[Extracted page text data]
--------------------

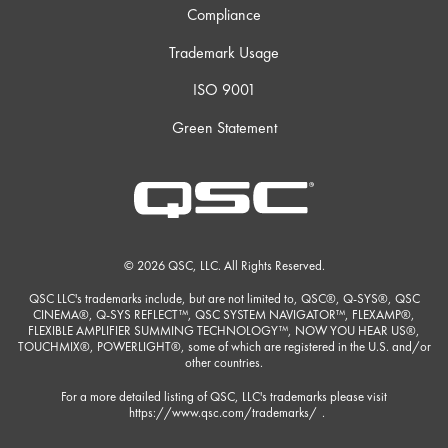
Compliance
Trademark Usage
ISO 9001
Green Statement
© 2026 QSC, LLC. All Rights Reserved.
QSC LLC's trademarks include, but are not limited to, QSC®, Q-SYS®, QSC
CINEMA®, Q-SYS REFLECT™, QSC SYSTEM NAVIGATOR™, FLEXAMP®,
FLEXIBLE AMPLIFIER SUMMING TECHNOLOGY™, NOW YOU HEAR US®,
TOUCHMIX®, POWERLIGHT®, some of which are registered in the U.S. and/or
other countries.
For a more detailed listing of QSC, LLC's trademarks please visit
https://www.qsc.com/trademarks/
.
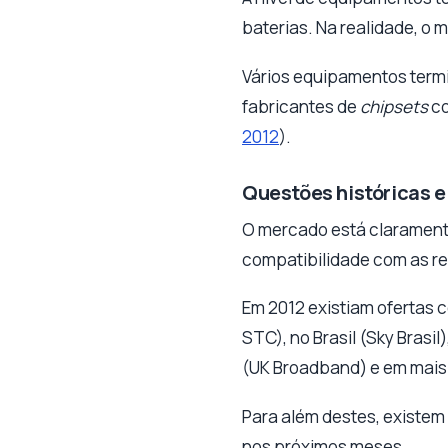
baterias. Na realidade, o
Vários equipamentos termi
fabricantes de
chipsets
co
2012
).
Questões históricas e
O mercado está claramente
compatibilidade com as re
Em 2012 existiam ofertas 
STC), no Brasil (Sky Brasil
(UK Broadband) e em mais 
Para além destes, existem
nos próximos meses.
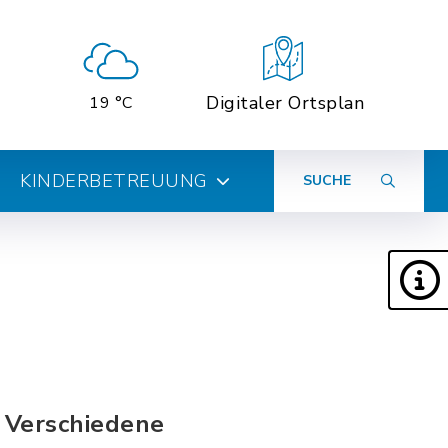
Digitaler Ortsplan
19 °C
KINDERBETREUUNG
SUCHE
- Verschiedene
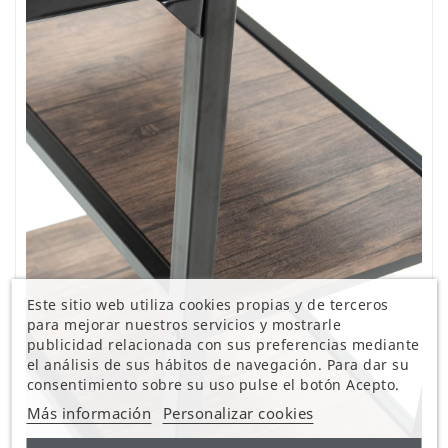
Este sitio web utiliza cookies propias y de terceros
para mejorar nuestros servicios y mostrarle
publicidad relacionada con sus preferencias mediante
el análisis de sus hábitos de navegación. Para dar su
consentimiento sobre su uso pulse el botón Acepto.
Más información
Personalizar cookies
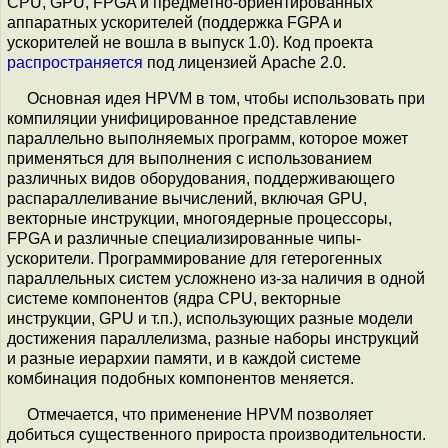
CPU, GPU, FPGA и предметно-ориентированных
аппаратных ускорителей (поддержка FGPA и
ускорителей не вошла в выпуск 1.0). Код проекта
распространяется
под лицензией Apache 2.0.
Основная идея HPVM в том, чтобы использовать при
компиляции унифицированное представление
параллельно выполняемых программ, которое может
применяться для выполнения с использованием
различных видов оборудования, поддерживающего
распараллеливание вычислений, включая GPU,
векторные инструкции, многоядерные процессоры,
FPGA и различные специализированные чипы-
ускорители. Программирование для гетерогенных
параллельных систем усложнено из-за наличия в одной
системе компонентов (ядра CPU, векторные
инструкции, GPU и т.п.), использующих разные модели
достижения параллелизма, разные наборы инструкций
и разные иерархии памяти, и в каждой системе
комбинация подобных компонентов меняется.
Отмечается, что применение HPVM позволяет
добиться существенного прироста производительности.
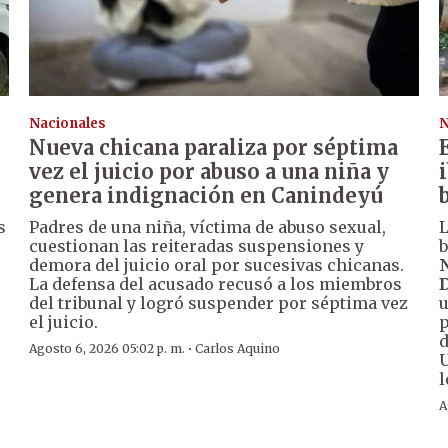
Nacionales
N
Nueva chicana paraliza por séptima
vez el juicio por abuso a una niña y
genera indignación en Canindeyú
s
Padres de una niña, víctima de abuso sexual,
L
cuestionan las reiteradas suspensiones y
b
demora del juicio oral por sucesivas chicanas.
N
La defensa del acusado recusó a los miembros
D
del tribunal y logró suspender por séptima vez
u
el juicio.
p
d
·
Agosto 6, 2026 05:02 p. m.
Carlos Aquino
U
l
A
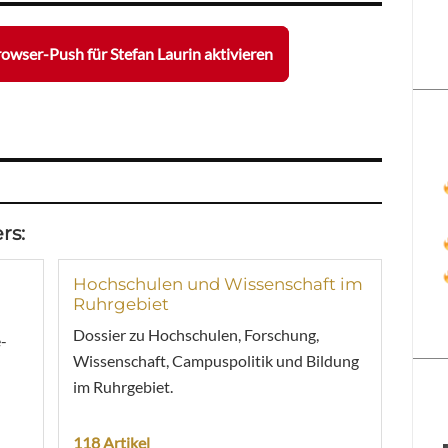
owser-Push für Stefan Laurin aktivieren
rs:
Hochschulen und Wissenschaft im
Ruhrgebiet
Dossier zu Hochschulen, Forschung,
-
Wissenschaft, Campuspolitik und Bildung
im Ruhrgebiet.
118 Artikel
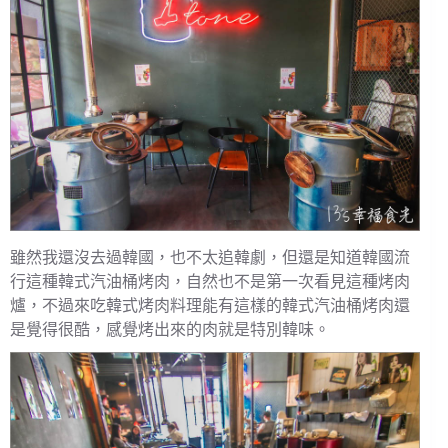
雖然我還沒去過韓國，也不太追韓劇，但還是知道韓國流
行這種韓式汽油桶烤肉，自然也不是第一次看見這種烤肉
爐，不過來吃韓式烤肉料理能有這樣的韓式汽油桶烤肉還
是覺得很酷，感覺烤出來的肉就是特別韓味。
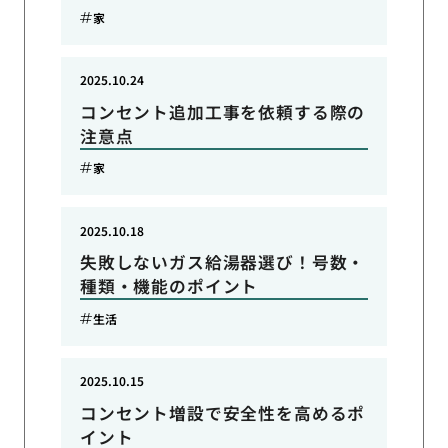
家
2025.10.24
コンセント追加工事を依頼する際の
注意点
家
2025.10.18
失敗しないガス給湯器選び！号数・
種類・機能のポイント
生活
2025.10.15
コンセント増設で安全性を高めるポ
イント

--------------------

### BRIEF
Leave out the pictures and output every record above precisely as given.

### SOLUTION
Compliance
Trademark Usage
ISO 9001
Green Statement
© 2026 QSC, LLC. All Rights Reserved.
QSC LLC's trademarks include, but are not limited to, QSC®, Q-SYS®, QSC
CINEMA®, Q-SYS REFLECT™, QSC SYSTEM NAVIGATOR™, FLEXAMP®,
FLEXIBLE AMPLIFIER SUMMING TECHNOLOGY™, NOW YOU HEAR US®,
TOUCHMIX®, POWERLIGHT®, some of which are registered in the U.S. and/or
other countries.
For a more detailed listing of QSC, LLC's trademarks please visit
https://www.qsc.com/trademarks/
.
baterias. Na realidade, o
Vários equipamentos termi
fabricantes de
chipsets
co
2012
).
Questões históricas e
O mercado está claramente
compatibilidade com as re
Em 2012 existiam ofertas 
STC), no Brasil (Sky Brasil
(UK Broadband) e em mais 
Para além destes, existem
nos próximos meses.
Digitaler Ortsplan
19 °C
KINDERBETREUUNG
SUCHE
- Verschiedene
Este sitio web utiliza cookies propias y de terceros
para mejorar nuestros servicios y mostrarle
publicidad relacionada con sus preferencias mediante
el análisis de sus hábitos de navegación. Para dar su
consentimiento sobre su uso pulse el botón Acepto.
Más información
Personalizar cookies
CPU, GPU, FPGA и предметно-ориентированных
аппаратных ускорителей (поддержка FGPA и
ускорителей не вошла в выпуск 1.0). Код проекта
распространяется
под лицензией Apache 2.0.
Основная идея HPVM в том, чтобы использовать при
компиляции унифицированное представление
параллельно выполняемых программ, которое может
применяться для выполнения с использованием
различных видов оборудования, поддерживающего
распараллеливание вычислений, включая GPU,
векторные инструкции, многоядерные процессоры,
FPGA и различные специализированные чипы-
ускорители. Программирование для гетерогенных
параллельных систем усложнено из-за наличия в одной
системе компонентов (ядра CPU, векторные
инструкции, GPU и т.п.), использующих разные модели
достижения параллелизма, разные наборы инструкций
и разные иерархии памяти, и в каждой системе
комбинация подобных компонентов меняется.
Отмечается, что применение HPVM позволяет
добиться существенного прироста производительности.
Nacionales
N
Nueva chicana paraliza por séptima
vez el juicio por abuso a una niña y
genera indignación en Canindeyú
s
Padres de una niña, víctima de abuso sexual,
L
cuestionan las reiteradas suspensiones y
b
demora del juicio oral por sucesivas chicanas.
N
La defensa del acusado recusó a los miembros
D
del tribunal y logró suspender por séptima vez
u
el juicio.
p
d
·
Agosto 6, 2026 05:02 p. m.
Carlos Aquino
U
l
A
owser-Push für Stefan Laurin aktivieren
rs:
Hochschulen und Wissenschaft im
Ruhrgebiet
Dossier zu Hochschulen, Forschung,
-
Wissenschaft, Campuspolitik und Bildung
im Ruhrgebiet.
118 Artikel
雖然我還沒去過韓國，也不太追韓劇，但還是知道韓國流
行這種韓式汽油桶烤肉，自然也不是第一次看見這種烤肉
爐，不過來吃韓式烤肉料理能有這樣的韓式汽油桶烤肉還
是覺得很酷，感覺烤出來的肉就是特別韓味。
家
2025.10.24
コンセント追加工事を依頼する際の
注意点
家
2025.10.18
失敗しないガス給湯器選び！号数・
種類・機能のポイント
生活
2025.10.15
コンセント増設で安全性を高めるポ
イント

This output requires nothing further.